**Problem to work on:**
Write the next part of the materials and methods passage on the metabolic syndrome study in pigs, starting after its last sentence.

**Reading passage:**
● ● ●
MATERIALS AND METHODS
Study groups and experimental design.
All experiments were approved by the Institutional Animal Care and Use Committee and conformed with National Institutes of Health guidelines (Guide for the Care and Use of Laboratory Animals). Three-month-old premenstrual female domestic pigs (n = 18) were studied after 16 wk of observation. We opted to study female pigs, which are more resistant to the deleterious effects of MetS on the myocardial microvasculature relative to male pigs (5, 23). At baseline, six lean pigs were fed a standard diet and 12 MetS pigs were fed a high-fat/high-fructose diet (16.1% protein, 43.0% ether extract fat, and 40.8% carbohydrates, 5B4L, Purina Test Diet, Richmond, IN) (35) for a total of 16 wk.
Twelve weeks after commencement of the diet, six MetS pigs started a 4-wk treatment with chronic subcutaneous injections of ELAM (also known as Bendavia or MTP-131, Stealth BioTherapeutics, Newton Centre, MA) and 0.1 mg/kg in 1 ml of PBS once daily 5 days/wk (10, 11), whereas PBS vehicle was injected into the remaining six MetS and lean pigs.
After 4 wk of ELAM or vehicle, pigs were anaesthetized with 0.25 g im of tiletamine hydrochloride-zolazepam hydrochloride and 0.5 g of xylazine, and anesthesia was maintained with intravenous ketamine (0.2 mg·kg−1·min−1) and xylazine (0.03 mg·kg−1·min−1) (15). Fasting blood samples were obtained, and total cholesterol, HDL, LDL, triglycerides, glucose, and insulin measured by standard procedures. Insulin resistance was calculated with the homeostasis model assessment of insulin resistance (HOMA-IR) (35). Cardiac remodeling and function were assessed using multidetector computed tomography (MDCT), and arterial blood pressure was measured using an intra-arterial catheter during MDCT experiments.
A few days after the completion of in vivo experiments, pigs were euthanized with pentobarbital sodium (100 mg/kg iv Fatal Plus, Vortech Pharmaceuticals, Dearborn, MI). Hearts were harvested, and a segment from the left ventricle (LV) was prepared for microcomputed tomography experiments, whereas the main branches of the CA were dissected and placed in Krebs solution for in vitro assessment of coronary endothelial function.
Cardiac function and remodeling.
Cardiac output, stroke volume, ejection fraction, and LV muscle mass (LVMM) were assessed using MDCT (Somatom Sensation-128, Siemens Medical Solution, Forchheim, Germany). Myocardial perfusion was calculated from time-attenuation curves obtained from the anterior cardiac wall, as previously described (41), and coronary blood flow was calculated as perfusion × LVMM. Images were analyzed with the Analyze software package (Biomedical Imaging Resource, Mayo Clinic, MN) (18). Systemic vascular resistance (SVR) was calculated as mean arterial pressure × 80/(cardiac output). Myocyte cross-sectional area was assessed in mid-LV cross sections stained with wheat germ agglutinin.
● ● ●
[Dataset items]
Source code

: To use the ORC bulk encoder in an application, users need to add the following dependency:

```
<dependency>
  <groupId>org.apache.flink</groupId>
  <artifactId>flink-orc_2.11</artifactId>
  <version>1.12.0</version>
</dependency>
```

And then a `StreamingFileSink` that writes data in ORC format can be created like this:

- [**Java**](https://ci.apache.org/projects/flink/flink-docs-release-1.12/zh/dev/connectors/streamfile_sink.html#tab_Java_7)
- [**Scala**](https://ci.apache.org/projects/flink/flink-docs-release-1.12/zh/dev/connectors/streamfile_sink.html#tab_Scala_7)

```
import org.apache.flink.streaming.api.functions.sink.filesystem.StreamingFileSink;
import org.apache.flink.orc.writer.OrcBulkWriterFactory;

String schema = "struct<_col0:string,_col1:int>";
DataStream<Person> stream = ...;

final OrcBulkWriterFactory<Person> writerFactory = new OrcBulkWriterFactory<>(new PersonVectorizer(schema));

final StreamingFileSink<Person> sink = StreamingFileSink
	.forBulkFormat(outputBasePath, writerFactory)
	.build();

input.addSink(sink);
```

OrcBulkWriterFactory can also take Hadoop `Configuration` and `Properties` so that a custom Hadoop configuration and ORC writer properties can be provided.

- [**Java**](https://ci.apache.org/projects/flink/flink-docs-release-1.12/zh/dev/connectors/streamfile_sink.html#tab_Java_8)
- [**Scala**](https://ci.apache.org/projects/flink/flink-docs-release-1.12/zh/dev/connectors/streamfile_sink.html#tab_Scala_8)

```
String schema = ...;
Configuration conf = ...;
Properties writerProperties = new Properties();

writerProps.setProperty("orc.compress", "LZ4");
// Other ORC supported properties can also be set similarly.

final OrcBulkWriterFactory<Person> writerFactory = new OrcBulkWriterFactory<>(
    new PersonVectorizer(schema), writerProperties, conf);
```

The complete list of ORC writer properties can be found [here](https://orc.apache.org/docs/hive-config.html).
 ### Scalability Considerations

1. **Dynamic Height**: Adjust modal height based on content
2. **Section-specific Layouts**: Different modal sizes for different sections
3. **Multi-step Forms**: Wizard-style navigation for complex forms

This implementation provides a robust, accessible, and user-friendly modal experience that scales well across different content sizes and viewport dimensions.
● ● ●
**Answer area:**
Markers of vascular injury.
Before MDCT experiments, all pigs were anesthetized, and, under fluoroscopic guidance, catheters were advanced into the CA and coronary sinus (CS) to collect blood samples. Samples were centrifuged, and plasma aliquots were stored at −80°C until being assayed. CA and CS levels of IL-1β, IL-18, TNF-α, IL-1α, IL-6, and IL-10 were measured by luminex (Millipore, Billerica, MA) (12, 13). Their net release across the coronary circulation was then calculated by multiplying coronary blood flow by their transcardiac gradient (CA − CS), with negative gradients indicating retention (29).
Additionally, blood mononuclear cells were isolated from fresh blood by the density-gradient method and characterized for antigen expression of the endothelial progenitor cell (EPC) markers CD34 and KDR. CA and CS levels of CD34+/KDR+ EPCs were determined by FASCS per 100,000 events, as previously described (21). Transcardiac and net gradients of EPCs were then calculated.
Mitochondrial and cardiolipin content.
LV samples (2–3 mm3) were fixed with Trump’s fixative by transmission electron microscopy (Philips CM10 Transmission Electron Microscope) and processed at the Mayo Clinic’s electron microscopy core facility. The number of mitochondria distributed among myofibrils was counted in five randomly selected fields, and the number of mitochondria/cell was counted in randomly selected ECs (n = 20 in each sample). EC mitochondrial density was also assessed in LV sections by double immunofluorescence staining with CD31 and the mitochondrial marker translocase of outer membrane (TOM)-20. In each slide, double-positive areas were semiautomatically quantified in 15–20 fields (×40) and expressed as a fraction of the myocardial surface area, and the results from all fields were averaged. EC cardiolipin content was assessed by double immunofluorescence staining with CD31 and 10 N-nonyl acridine-orange (A1372; Invitrogen, Carlsbad, CA) and quantified in 15–20 random fields using a computer-aided image analysis program (ZEN 2012 blue edition, Carl Zeiss SMT, Oberkochen, Germany) (10).
EC apoptosis and oxidative stress.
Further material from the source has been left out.